Sue and I had the pleasure of attending Stockport Walking and Outdoor Group’s 60th birthday party on Saturday. It was a joyous occasion, enjoyed by many of the current 150 members and by many ‘old’ members, few of whom we knew as we are recent newcomers to this group.
The group was one of many set up by the YHA after WW2, and unlike many of its contemporaries it has continued to thrive and is currently very active. Curiously, one table was occupied by folk who claimed to have joined the club in 1952, some 63 years ago. This minor ‘discrepancy’ was glossed over, though I noticed a few askew glances from folk wondering whether the party had been hijacked by the inmates of a nearby old people’s home!
It got me thinking about my own youth hostelling experiences. On at least two occasions, at Westerdale and at Glenbrittle, I was arriving with groups but the warden wouldn’t be there. “The key is under the mat – make yourselves at home – if you can make it through the snow.”
In those days there were fewer hostel staff and guests always had to carry out a duty. The header image shows Jim and Howard carrying out their duty at Stockinish Hostel on Harris (NG 135 910). The hostel, open between 1965 and 1998, was an old school. When we visited in September 1968, on my first trip to Scotland, there was no sophisticated sanitation. We pooed into a bucket, which was emptied into Loch Stocanais. I wonder whether the locals still have to do that?
Here’s the hostel.
And here’s Howard (RIP) with the Austin Devon estate car that hauled us around Scotland that September. It managed about 40 miles a day before requiring some sort of TLC. It’s pictured in 1969, on the day it was taken to the knacker’s yard, outside our rented house in Drury Street, Levenshulme, a ‘two up, two down’ with a small kitchen tacked onto the living/dining room. No bathroom or indoor toilet – just a tap in the kitchen and a toilet outside in the yard.

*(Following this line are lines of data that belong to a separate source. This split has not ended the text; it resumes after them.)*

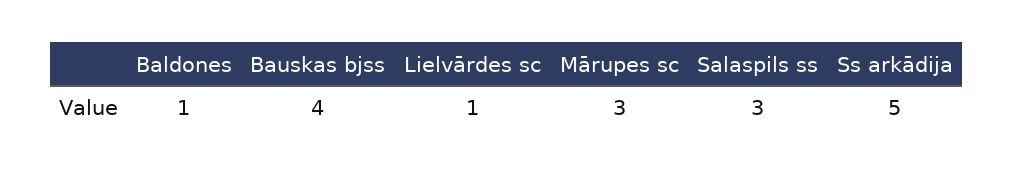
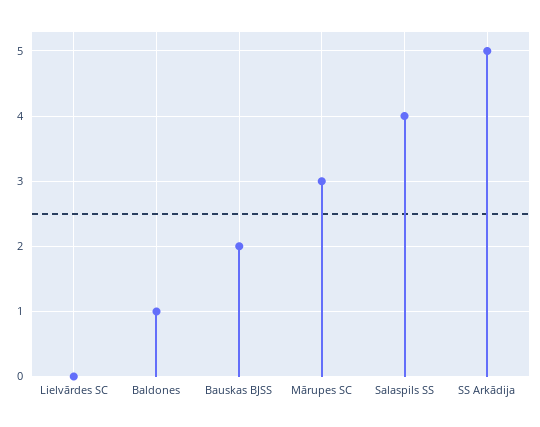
Bauskas bjss: 4 -> 2
Lielvārdes sc: 1 -> 0
Salaspils ss: 3 -> 4

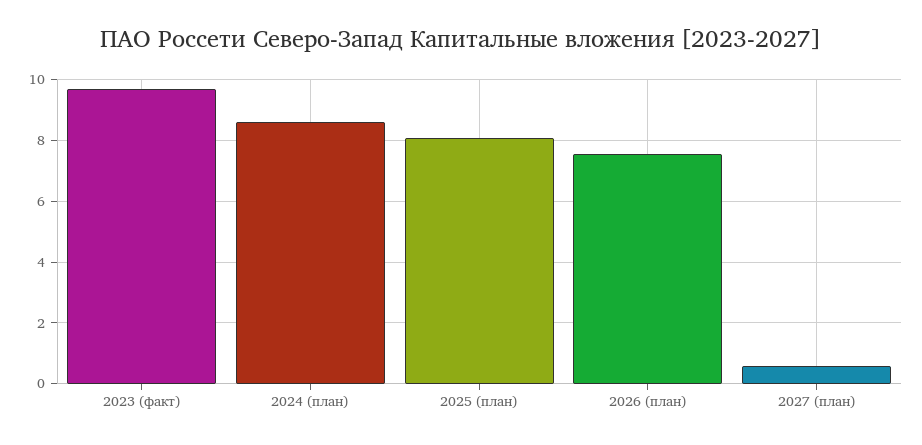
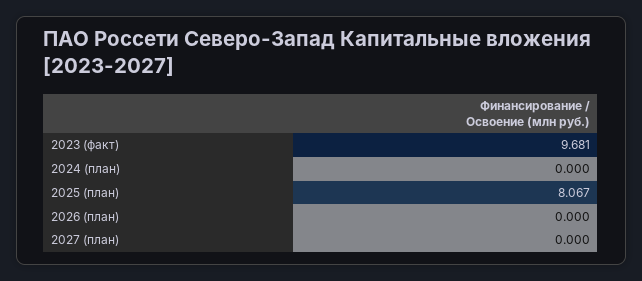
2024 (план): 8.6 -> 0
2026 (план): 7.6 -> 0
2027 (план): 0.6 -> 0

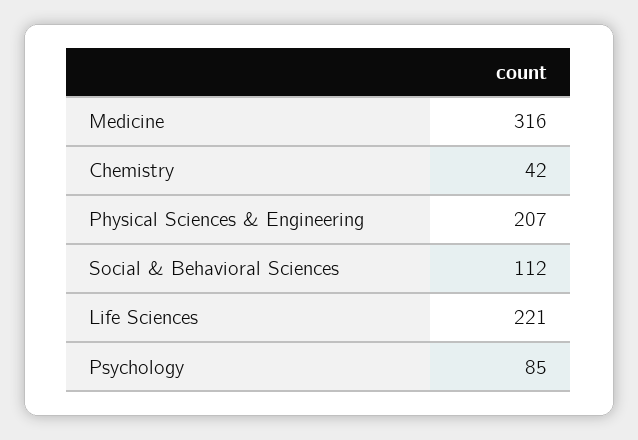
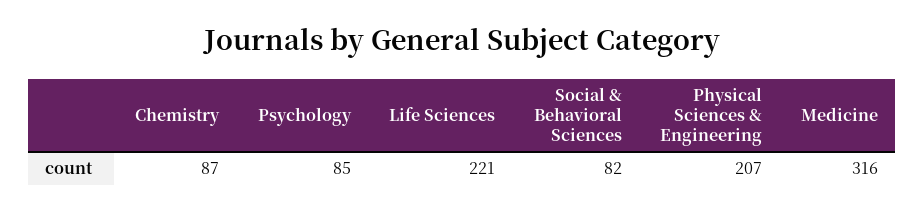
Chemistry: 42 -> 87
Social & Behavioral Sciences: 112 -> 82

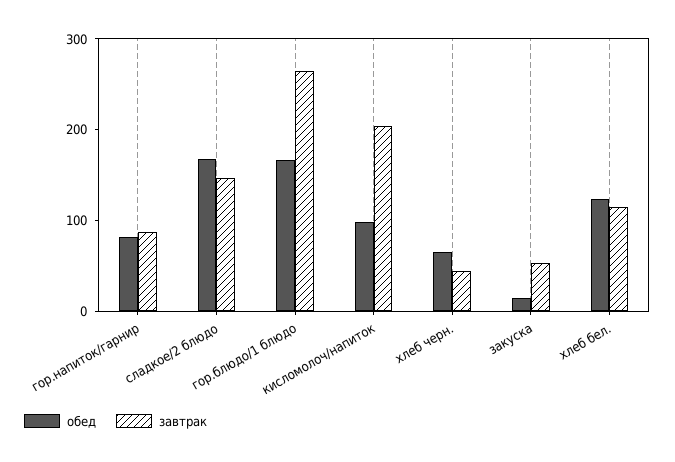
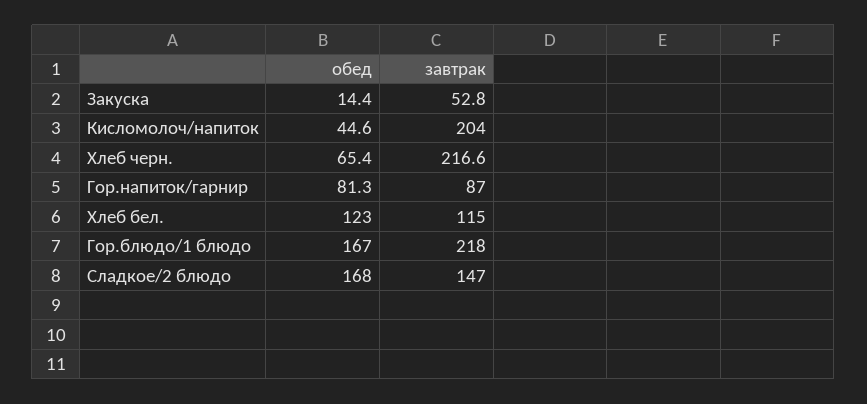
завтрак, гор.блюдо/1 блюдо: 260 -> 218
обед, кисломолоч/напиток: 100 -> 44.6
завтрак, хлеб черн.: 40 -> 216.6

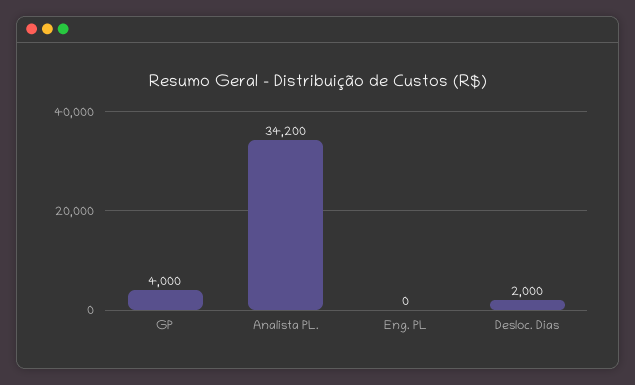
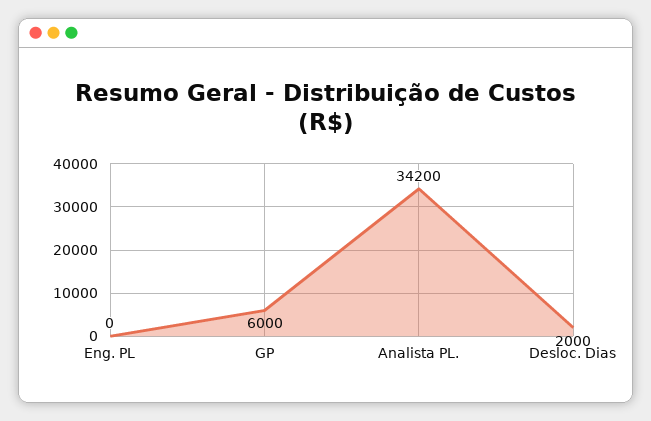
GP: 4000 -> 6000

We used to take our showers in the Students Union at UMIST – a wonderful place that also had a great refectory, if you didn’t choose to eat chicken biryani at the Plaza Café on Upper Brook Street.
Many of us travelled by bicycle in those days (some things don’t change), picking up unclaimed bikes from the police when ours were either stolen or ‘died’. I remember a long walk to a bike shop one day when my bike’s front wheel’s spokes decided to call it a day. Buckled wheels from hitting kerbs at speed, usually at night with dubious lights, were a common occurrence.
That’s all for now. I’ve emptied the loft and have a house full of boxes (rubbish, memorabilia, photos, toys, etc etc) to ‘process’.